=== Begin Enclosure ===
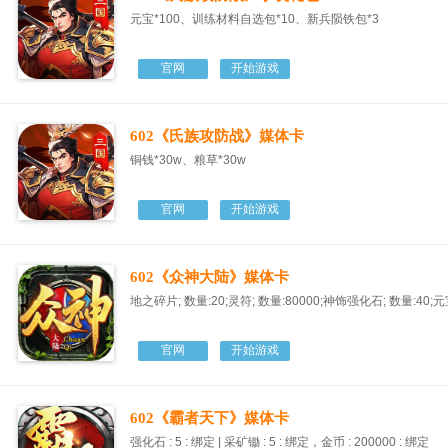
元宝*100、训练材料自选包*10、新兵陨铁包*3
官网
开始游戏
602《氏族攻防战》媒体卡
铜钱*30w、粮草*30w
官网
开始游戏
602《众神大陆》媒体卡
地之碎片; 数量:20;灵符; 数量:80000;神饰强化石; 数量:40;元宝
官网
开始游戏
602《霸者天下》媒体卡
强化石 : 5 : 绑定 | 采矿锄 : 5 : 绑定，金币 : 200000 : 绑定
=== End Enclosure ===
=== Begin Enclosure ===
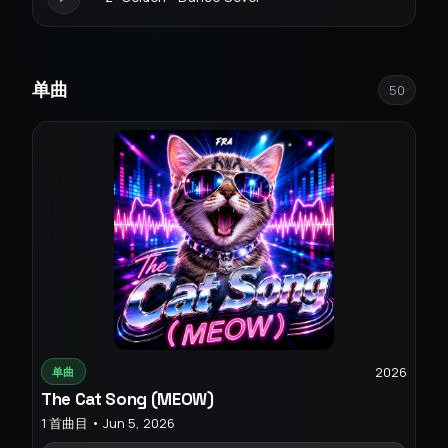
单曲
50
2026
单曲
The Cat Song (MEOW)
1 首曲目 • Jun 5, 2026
=== End Enclosure ===
=== Begin Enclosure ===
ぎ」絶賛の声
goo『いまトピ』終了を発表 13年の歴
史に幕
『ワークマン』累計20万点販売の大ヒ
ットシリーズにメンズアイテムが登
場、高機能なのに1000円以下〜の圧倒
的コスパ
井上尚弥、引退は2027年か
=== End Enclosure ===
EXERCISE DIRECTIONS – All lines in the data above from the one with "元宝*100、训练材料自选包*10、新兵陨铁包*3" through the one with "强化石 : 5 : 绑定 | 采矿锄 : 5 : 绑定，金币 : 200000 : 绑定" must be repeated exactly, and no others.

TASK ANSWER –
元宝*100、训练材料自选包*10、新兵陨铁包*3
官网
开始游戏
602《氏族攻防战》媒体卡
铜钱*30w、粮草*30w
官网
开始游戏
602《众神大陆》媒体卡
地之碎片; 数量:20;灵符; 数量:80000;神饰强化石; 数量:40;元宝
官网
开始游戏
602《霸者天下》媒体卡
强化石 : 5 : 绑定 | 采矿锄 : 5 : 绑定，金币 : 200000 : 绑定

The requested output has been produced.